━━━ EXTRACTED TEXT
EA's purchasing habits are just one reason why the publisher is frequently characterised as villainous, but a developer known as vertexnormal, whom the moderators of /r/SimCity have verified was a Maxis employee, has said the company is a good employer.
"EA is actually a great place to work these days," they wrote.
"In the past there were difficulties (I was part of the EA Spouse/class action) but a lot of that has turned around. They really do want to retain talent and minimize layoffs.
"Not everyone shares this experience, but I haven't worked back-to-back weekends in almost a decade. EA has a really good benefits package, competitive pay, and a strong sense of progressive public responsibility. Maxis, in particular the Sims side, has what is probably the highest level of gender equality in the industry."
Vertexnormal said they left Maxis in January partially because they could see the closure coming, but also that they loved the studio and was sad to see it close.
They also described EA's internal "green light gating process" which can mean studios spend years in pre-production prototyping games before the corporation gives the go ahead to actually make anything.
"Some time after that, when marketing thinks it is right, they will announce the game to the public. From that point on nothing changes from the public facing. Once locked into 'online-only' there was no way of changing it," they said of SimCity.
"People complained that the cities were too small but there was no way to address that without compromising the numbers and forecasts when the game was sold to EA's corporate overseers. EA can't be negotiated with at this level, you can't change their mind, you REALLY have to fight to get dates changed etc.
━━━━━━
━━━ SUPPLIED MATERIAL
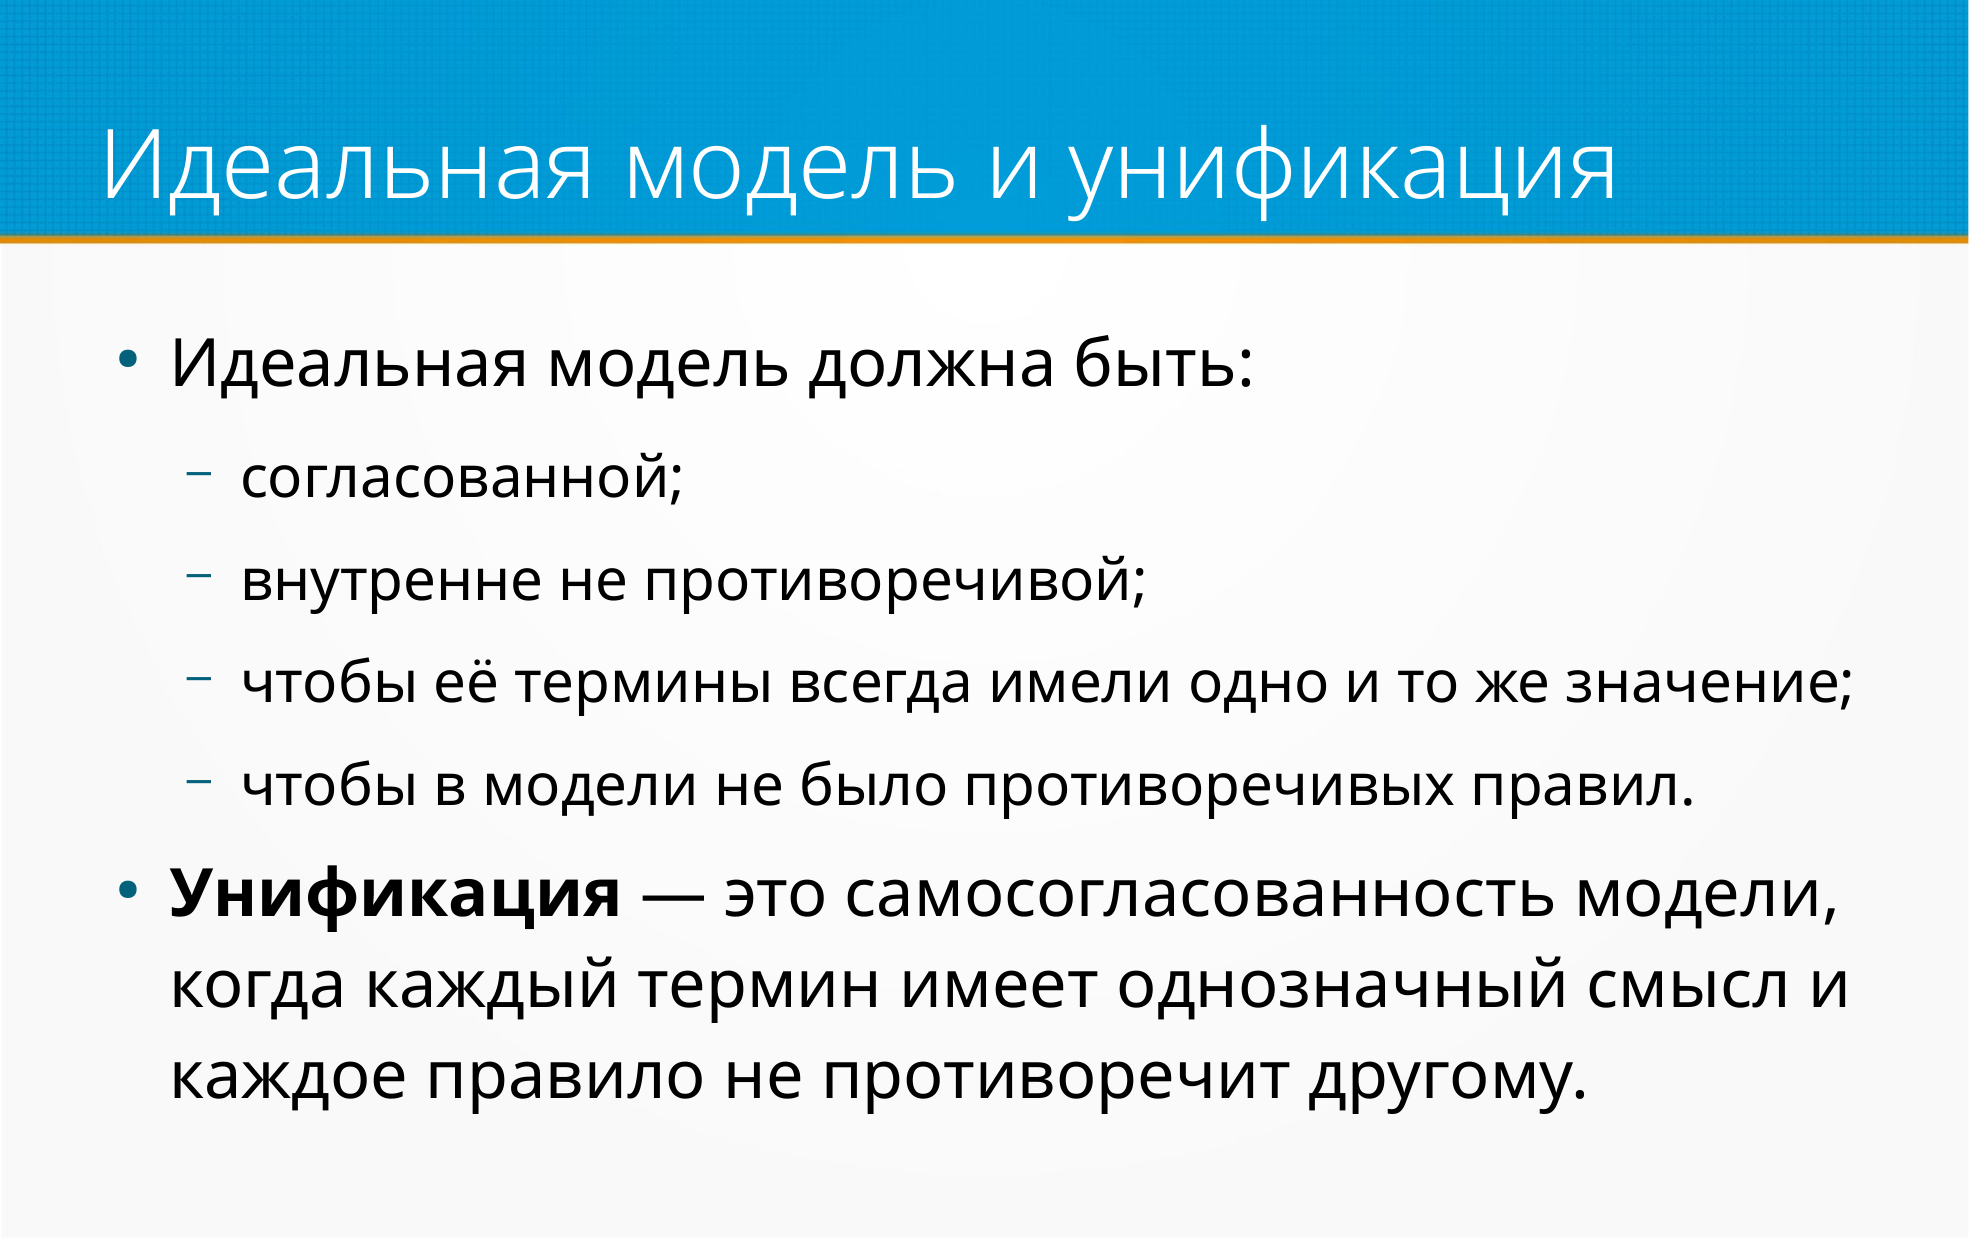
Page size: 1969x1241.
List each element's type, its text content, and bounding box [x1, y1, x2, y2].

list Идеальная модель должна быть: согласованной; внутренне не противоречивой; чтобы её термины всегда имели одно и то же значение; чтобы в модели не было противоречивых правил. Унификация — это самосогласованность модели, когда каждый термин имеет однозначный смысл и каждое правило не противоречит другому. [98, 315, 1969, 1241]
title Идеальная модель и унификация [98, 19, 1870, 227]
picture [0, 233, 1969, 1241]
━━━━━━
━━━ SUPPLIED MATERIAL
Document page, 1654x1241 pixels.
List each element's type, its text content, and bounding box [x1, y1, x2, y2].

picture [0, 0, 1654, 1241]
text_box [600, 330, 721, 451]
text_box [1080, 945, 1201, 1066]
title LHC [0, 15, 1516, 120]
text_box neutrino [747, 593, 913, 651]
━━━━━━
== SET PROBLEM A ==
Reproduce the part of the dataset entries that begins with the line containing "Page size: 1969x1241." and ends with the line containing "picture [0, 233, 1969, 1241]", keeping both of those lines.
== SET PROBLEM B ==
Continue the piece about a former Maxis developer's account of working at EA, picking up after its last sentence.

== RESULT A ==
Page size: 1969x1241.
List each element's type, its text content, and bounding box [x1, y1, x2, y2].

list Идеальная модель должна быть: согласованной; внутренне не противоречивой; чтобы её термины всегда имели одно и то же значение; чтобы в модели не было противоречивых правил. Унификация — это самосогласованность модели, когда каждый термин имеет однозначный смысл и каждое правило не противоречит другому. [98, 315, 1969, 1241]
title Идеальная модель и унификация [98, 19, 1870, 227]
picture [0, 233, 1969, 1241]

== RESULT B ==
"I also don't fault EA with this process. It is meant to minimize risk and it does pretty well at that," they added.
"EA is a very large ship, it takes a lot of energy and time to get it to change direction. That long process steers the ship and adds predictability. Smaller companies are able to pivot much faster but lack EA's resources and ability to 'play the long game'. All of this stuff happens out of necessity, and all of it comes down to money."
It's quite interesting to hear a positive insider perspective on EA, especially from someone with reason to be embittered by their experiences. Certainly we've seen major changes in how the publisher operates over the past few years, with several big ticket delays - Dragon Age: Inquisition, Battlefield: Hardline - announced in the past 18 months, and signficant improvements to financial results after some very rough years in the late 2000's. Is this new CEO Andrew Wilson's influence?